→ **Chart tasks with short answers**:
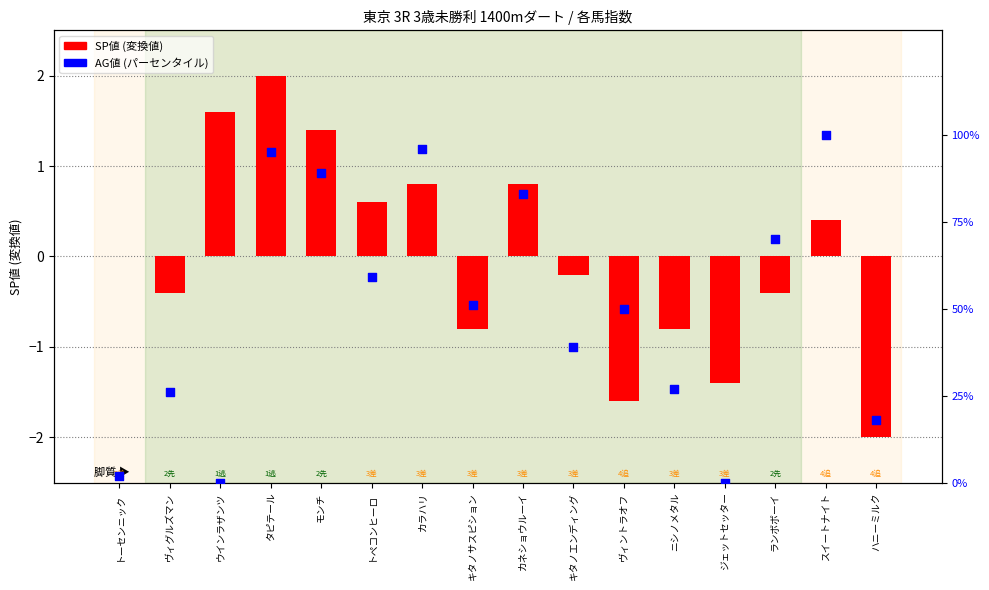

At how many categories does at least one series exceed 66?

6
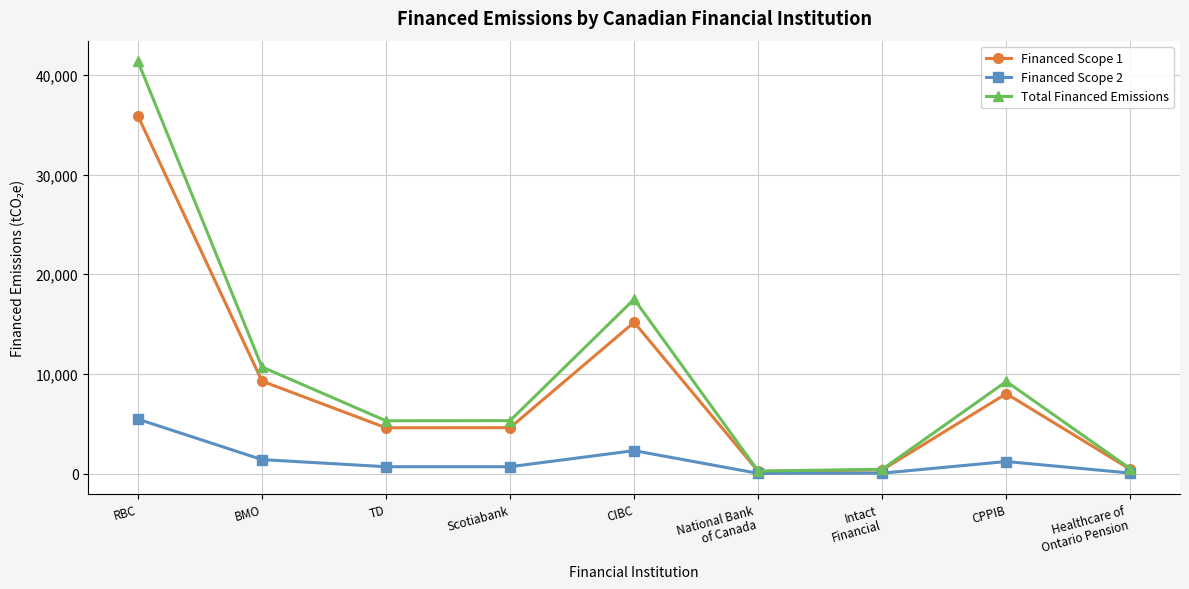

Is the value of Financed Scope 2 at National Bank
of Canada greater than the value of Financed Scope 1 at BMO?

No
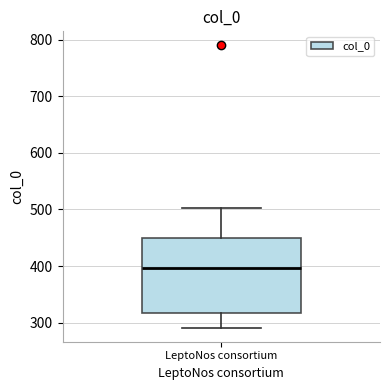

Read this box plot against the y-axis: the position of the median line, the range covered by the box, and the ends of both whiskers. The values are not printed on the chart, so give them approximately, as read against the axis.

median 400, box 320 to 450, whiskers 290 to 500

→ **REQUIRED ACTION**:
Render every line of the entries above as a numbered list, skipping blank lines and leaving out the pictures.

→ **EXERCISE RESPONSE**:
1. At how many categories does at least one series exceed 66?
2. 6
3. Is the value of Financed Scope 2 at National Bank
4. of Canada greater than the value of Financed Scope 1 at BMO?
5. No
6. Read this box plot against the y-axis: the position of the median line, the range covered by the box, and the ends of both whiskers. The values are not printed on the chart, so give them approximately, as read against the axis.
7. median 400, box 320 to 450, whiskers 290 to 500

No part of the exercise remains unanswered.